═══ EXTRACTED DATA

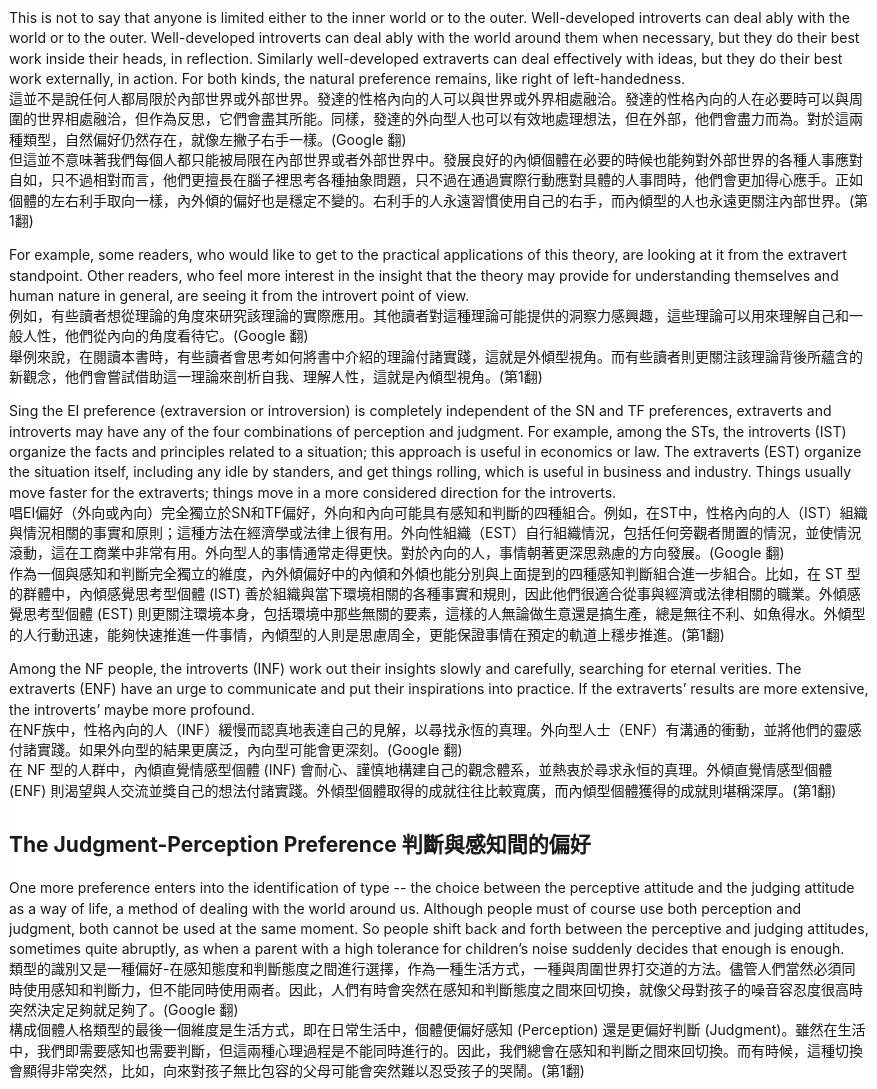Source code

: This is not to say that anyone is limited either to the inner world or to the outer. Well-developed introverts can deal ably with the world or to the outer. Well-developed introverts can deal ably with the world around them when necessary, but they do their best work inside their heads, in reflection. Similarly well-developed extraverts can deal effectively with ideas, but they do their best work externally, in action. For both kinds, the natural preference remains,  like right of left-handedness.  
這並不是說任何人都局限於內部世界或外部世界。發達的性格內向的人可以與世界或外界相處融洽。發達的性格內向的人在必要時可以與周圍的世界相處融洽，但作為反思，它們會盡其所能。同樣，發達的外向型人也可以有效地處理想法，但在外部，他們會盡力而為。對於這兩種類型，自然偏好仍然存在，就像左撇子右手一樣。(Google 翻)  
但這並不意味著我們每個人都只能被局限在內部世界或者外部世界中。發展良好的內傾個體在必要的時候也能夠對外部世界的各種人事應對自如，只不過相對而言，他們更擅長在腦子裡思考各種抽象問題，只不過在通過實際行動應對具體的人事問時，他們會更加得心應手。正如個體的左右利手取向一樣，內外傾的偏好也是穩定不變的。右利手的人永遠習慣使用自己的右手，而內傾型的人也永遠更關注內部世界。(第1翻)  

For example, some readers, who would like to get to the practical applications of this theory, are looking at it from the extravert standpoint. Other readers, who feel more interest in the insight that the theory may provide for understanding themselves and human nature in general, are seeing it from the introvert point of view.   
例如，有些讀者想從理論的角度來研究該理論的實際應用。其他讀者對這種理論可能提供的洞察力感興趣，這些理論可以用來理解自己和一般人性，他們從內向的角度看待它。(Google 翻)  
舉例來說，在閱讀本書時，有些讀者會思考如何將書中介紹的理論付諸實踐，這就是外傾型視角。而有些讀者則更關注該理論背後所蘊含的新觀念，他們會嘗試借助這一理論來剖析自我、理解人性，這就是內傾型視角。(第1翻)  
    
Sing the EI preference (extraversion or introversion) is completely independent of the SN and TF preferences, extraverts and introverts may have any of the four combinations of perception and judgment. For example, among the STs, the introverts (IST) organize the facts and principles related to a situation; this approach is useful in economics or law. The extraverts (EST) organize the situation itself, including any idle by standers, and get things rolling, which is useful in business and industry. Things usually move faster for the extraverts; things move in a more considered direction for the introverts.    
唱EI偏好（外向或內向）完全獨立於SN和TF偏好，外向和內向可能具有感知和判斷的四種組合。例如，在ST中，性格內向的人（IST）組織與情況相關的事實和原則；這種方法在經濟學或法律上很有用。外向性組織（EST）自行組織情況，包括任何旁觀者閒置的情況，並使情況滾動，這在工商業中非常有用。外向型人的事情通常走得更快。對於內向的人，事情朝著更深思熟慮的方向發展。(Google 翻)    
作為一個與感知和判斷完全獨立的維度，內外傾偏好中的內傾和外傾也能分別與上面提到的四種感知判斷組合進一步組合。比如，在 ST 型的群體中，內傾感覺思考型個體 (IST) 善於組織與當下環境相關的各種事實和規則，因此他們很適合從事與經濟或法律相關的職業。外傾感覺思考型個體 (EST) 則更關注環境本身，包括環境中那些無關的要素，這樣的人無論做生意還是搞生產，總是無往不利、如魚得水。外傾型的人行動迅速，能夠快速推進一件事情，內傾型的人則是思慮周全，更能保證事情在預定的軌道上穩步推進。(第1翻)  
  
Among the NF people, the introverts (INF) work out their insights slowly and carefully, searching for eternal verities. The extraverts (ENF) have an urge to communicate and put their inspirations into practice. If the extraverts’ results are more extensive, the introverts’ maybe more profound.  
在NF族中，性格內向的人（INF）緩慢而認真地表達自己的見解，以尋找永恆的真理。外向型人士（ENF）有溝通的衝動，並將他們的靈感付諸實踐。如果外向型的結果更廣泛，內向型可能會更深刻。(Google 翻)    
在 NF 型的人群中，內傾直覺情感型個體 (INF) 會耐心、謹慎地構建自己的觀念體系，並熱衷於尋求永恒的真理。外傾直覺情感型個體 (ENF) 則渴望與人交流並獎自己的想法付諸實踐。外傾型個體取得的成就往往比較寬廣，而內傾型個體獲得的成就則堪稱深厚。(第1翻)   

## The Judgment-Perception Preference 判斷與感知間的偏好 

One more preference enters into the identification of type -- the choice between the perceptive attitude and the judging attitude as a way of life, a method of dealing with the world around us. Although people must of course use both perception and judgment, both cannot be used at the same moment. So people shift back and forth between the perceptive and judging attitudes, sometimes quite abruptly, as when a parent with a high tolerance for children’s noise suddenly decides that enough is enough.   
類型的識別又是一種偏好-在感知態度和判斷態度之間進行選擇，作為一種生活方式，一種與周圍世界打交道的方法。儘管人們當然必須同時使用感知和判斷力，但不能同時使用兩者。因此，人們有時會突然在感知和判斷態度之間來回切換，就像父母對孩子的噪音容忍度很高時突然決定足夠就足夠了。(Google 翻)  
構成個體人格類型的最後一個維度是生活方式，即在日常生活中，個體便偏好感知 (Perception) 還是更偏好判斷 (Judgment)。雖然在生活中，我們即需要感知也需要判斷，但這兩種心理過程是不能同時進行的。因此，我們總會在感知和判斷之間來回切換。而有時候，這種切換會顯得非常突然，比如，向來對孩子無比包容的父母可能會突然難以忍受孩子的哭鬧。(第1翻)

══════

**AIM OF THE TASK**
Reproduce the data above without a single change, please, but without its pictures.

**SOLUTION FOR THIS TASK**
Source code

: This is not to say that anyone is limited either to the inner world or to the outer. Well-developed introverts can deal ably with the world or to the outer. Well-developed introverts can deal ably with the world around them when necessary, but they do their best work inside their heads, in reflection. Similarly well-developed extraverts can deal effectively with ideas, but they do their best work externally, in action. For both kinds, the natural preference remains,  like right of left-handedness.  
這並不是說任何人都局限於內部世界或外部世界。發達的性格內向的人可以與世界或外界相處融洽。發達的性格內向的人在必要時可以與周圍的世界相處融洽，但作為反思，它們會盡其所能。同樣，發達的外向型人也可以有效地處理想法，但在外部，他們會盡力而為。對於這兩種類型，自然偏好仍然存在，就像左撇子右手一樣。(Google 翻)  
但這並不意味著我們每個人都只能被局限在內部世界或者外部世界中。發展良好的內傾個體在必要的時候也能夠對外部世界的各種人事應對自如，只不過相對而言，他們更擅長在腦子裡思考各種抽象問題，只不過在通過實際行動應對具體的人事問時，他們會更加得心應手。正如個體的左右利手取向一樣，內外傾的偏好也是穩定不變的。右利手的人永遠習慣使用自己的右手，而內傾型的人也永遠更關注內部世界。(第1翻)  

For example, some readers, who would like to get to the practical applications of this theory, are looking at it from the extravert standpoint. Other readers, who feel more interest in the insight that the theory may provide for understanding themselves and human nature in general, are seeing it from the introvert point of view.   
例如，有些讀者想從理論的角度來研究該理論的實際應用。其他讀者對這種理論可能提供的洞察力感興趣，這些理論可以用來理解自己和一般人性，他們從內向的角度看待它。(Google 翻)  
舉例來說，在閱讀本書時，有些讀者會思考如何將書中介紹的理論付諸實踐，這就是外傾型視角。而有些讀者則更關注該理論背後所蘊含的新觀念，他們會嘗試借助這一理論來剖析自我、理解人性，這就是內傾型視角。(第1翻)  
    
Sing the EI preference (extraversion or introversion) is completely independent of the SN and TF preferences, extraverts and introverts may have any of the four combinations of perception and judgment. For example, among the STs, the introverts (IST) organize the facts and principles related to a situation; this approach is useful in economics or law. The extraverts (EST) organize the situation itself, including any idle by standers, and get things rolling, which is useful in business and industry. Things usually move faster for the extraverts; things move in a more considered direction for the introverts.    
唱EI偏好（外向或內向）完全獨立於SN和TF偏好，外向和內向可能具有感知和判斷的四種組合。例如，在ST中，性格內向的人（IST）組織與情況相關的事實和原則；這種方法在經濟學或法律上很有用。外向性組織（EST）自行組織情況，包括任何旁觀者閒置的情況，並使情況滾動，這在工商業中非常有用。外向型人的事情通常走得更快。對於內向的人，事情朝著更深思熟慮的方向發展。(Google 翻)    
作為一個與感知和判斷完全獨立的維度，內外傾偏好中的內傾和外傾也能分別與上面提到的四種感知判斷組合進一步組合。比如，在 ST 型的群體中，內傾感覺思考型個體 (IST) 善於組織與當下環境相關的各種事實和規則，因此他們很適合從事與經濟或法律相關的職業。外傾感覺思考型個體 (EST) 則更關注環境本身，包括環境中那些無關的要素，這樣的人無論做生意還是搞生產，總是無往不利、如魚得水。外傾型的人行動迅速，能夠快速推進一件事情，內傾型的人則是思慮周全，更能保證事情在預定的軌道上穩步推進。(第1翻)  
  
Among the NF people, the introverts (INF) work out their insights slowly and carefully, searching for eternal verities. The extraverts (ENF) have an urge to communicate and put their inspirations into practice. If the extraverts’ results are more extensive, the introverts’ maybe more profound.  
在NF族中，性格內向的人（INF）緩慢而認真地表達自己的見解，以尋找永恆的真理。外向型人士（ENF）有溝通的衝動，並將他們的靈感付諸實踐。如果外向型的結果更廣泛，內向型可能會更深刻。(Google 翻)    
在 NF 型的人群中，內傾直覺情感型個體 (INF) 會耐心、謹慎地構建自己的觀念體系，並熱衷於尋求永恒的真理。外傾直覺情感型個體 (ENF) 則渴望與人交流並獎自己的想法付諸實踐。外傾型個體取得的成就往往比較寬廣，而內傾型個體獲得的成就則堪稱深厚。(第1翻)   

## The Judgment-Perception Preference 判斷與感知間的偏好 

One more preference enters into the identification of type -- the choice between the perceptive attitude and the judging attitude as a way of life, a method of dealing with the world around us. Although people must of course use both perception and judgment, both cannot be used at the same moment. So people shift back and forth between the perceptive and judging attitudes, sometimes quite abruptly, as when a parent with a high tolerance for children’s noise suddenly decides that enough is enough.   
類型的識別又是一種偏好-在感知態度和判斷態度之間進行選擇，作為一種生活方式，一種與周圍世界打交道的方法。儘管人們當然必須同時使用感知和判斷力，但不能同時使用兩者。因此，人們有時會突然在感知和判斷態度之間來回切換，就像父母對孩子的噪音容忍度很高時突然決定足夠就足夠了。(Google 翻)  
構成個體人格類型的最後一個維度是生活方式，即在日常生活中，個體便偏好感知 (Perception) 還是更偏好判斷 (Judgment)。雖然在生活中，我們即需要感知也需要判斷，但這兩種心理過程是不能同時進行的。因此，我們總會在感知和判斷之間來回切換。而有時候，這種切換會顯得非常突然，比如，向來對孩子無比包容的父母可能會突然難以忍受孩子的哭鬧。(第1翻)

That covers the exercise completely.